A major change at the Department of Defense (DOD) could help keep more service members in the military. DOD just announced it is increasing parental leave to twelve weeks starting this week.

That goes for service members who give birth and the service member parents who support them, along with those who adopt or get a long-term foster child.

This is a huge increase. Previous regulations provided some recovery time and up to just six weeks of maternity leave and only two to three weeks for the parent who doesn’t give birth.

“It’s an example of the Department of Defense really putting families first,” said Shannon Razsadin, President and Executive Director of the Military Family Advisory Network.

She is also a military spouse.

“When you think about welcoming a new member of your family, you often find yourselves leaning on, you know, grandparents, friends and established networks that you have in place,” Razsadin said. “But military families may not have that and so having both parents, or just a single parent, really being able to focus on the baby and welcoming that new family member is going to make a big difference.”

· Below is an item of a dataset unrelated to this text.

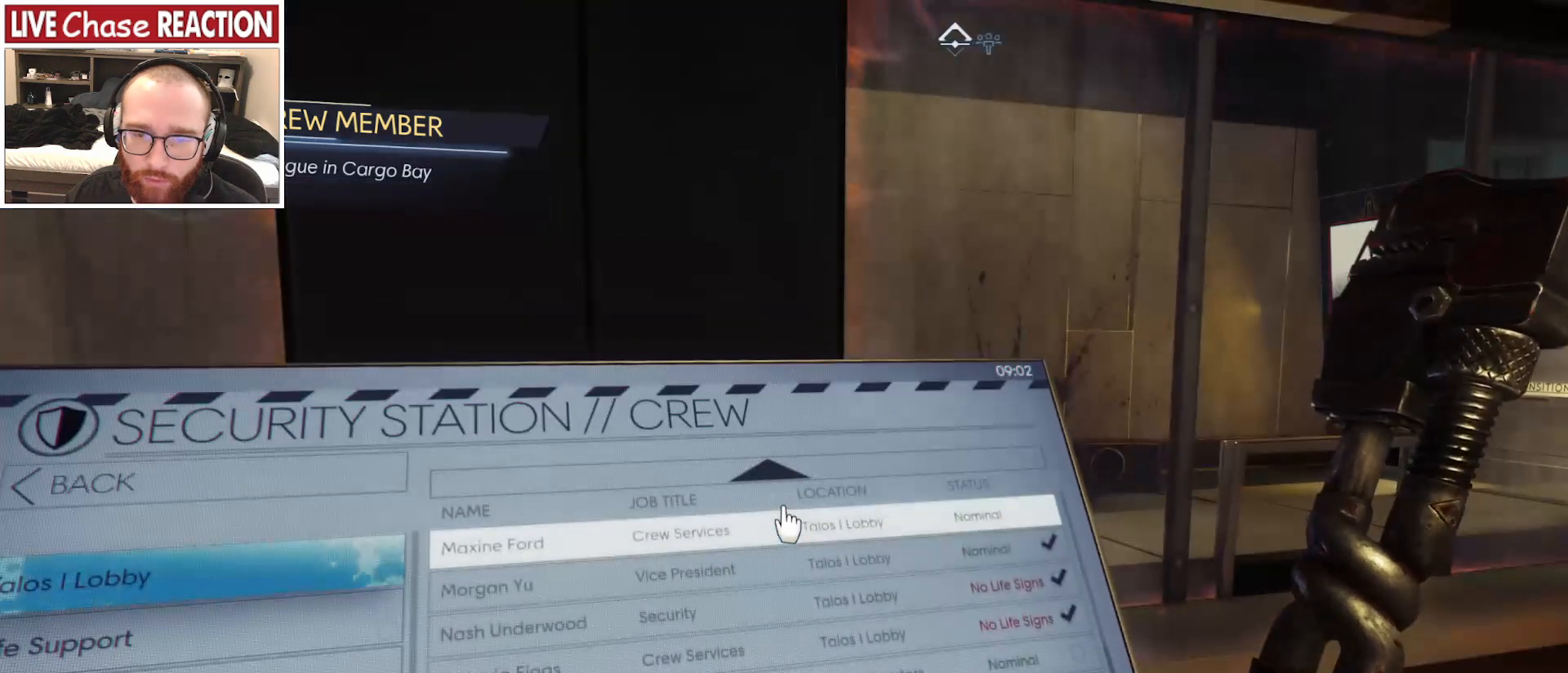
{"keys": [], "mouse": [], "events": []}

It’s important to note this isn’t a blanket no questions asked leave policy. A memo from DOD leadership says commanders must balance the leave with the needs of their units and operational requirements.

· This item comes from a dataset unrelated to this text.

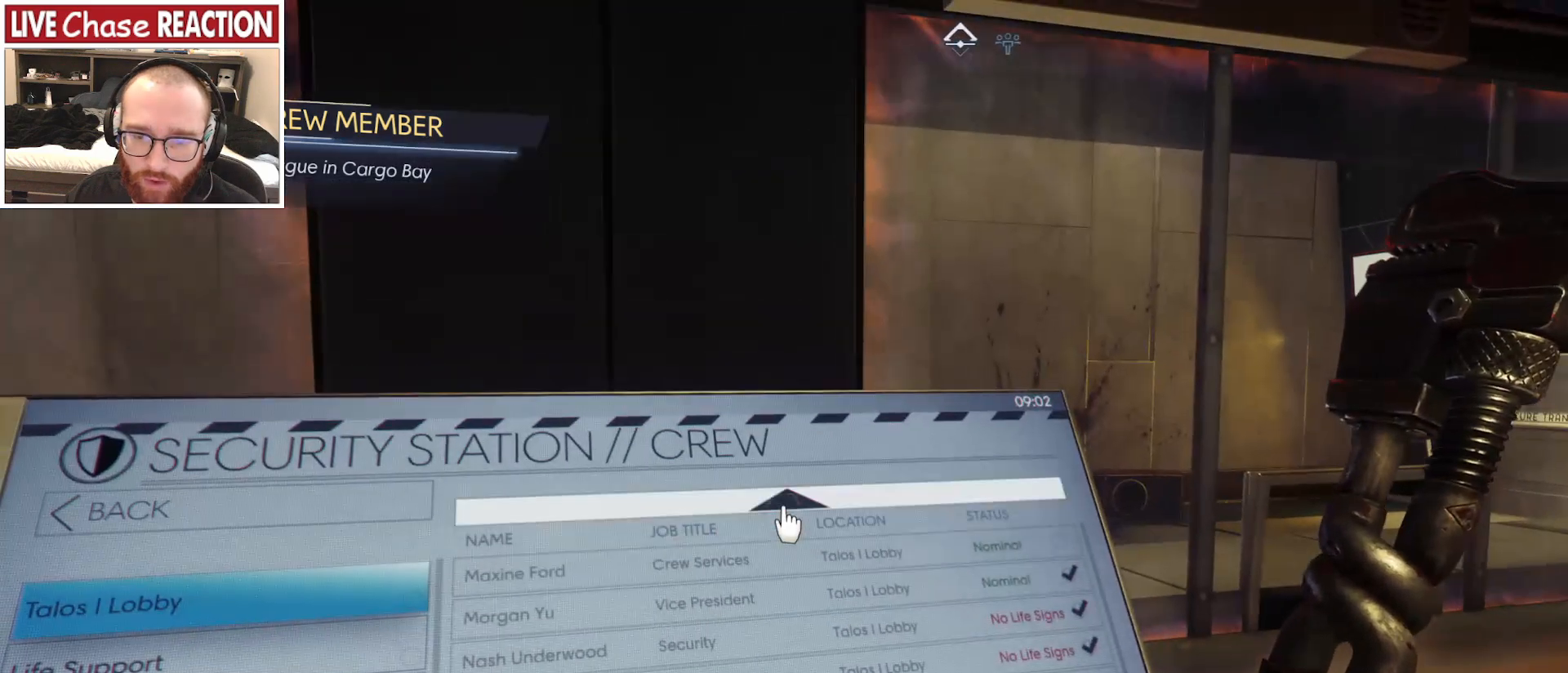
{"keys": [], "mouse": [], "events": [[183, "f", "down"], [300, "f", "up"]]}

This could also benefit national security because it could help the military attract and retain troops, according to advocates.

“In some cases the services are seeing that they’re competing with the private sector for retention and for new talent and so to be able to package this as part of the benefit you have in joining the military, in addition to other wonderful things that go along with military service, it will make a big difference,” Raszadin added.

In most cases, the twelve weeks leave have to be taken within one year of the birth or adoption.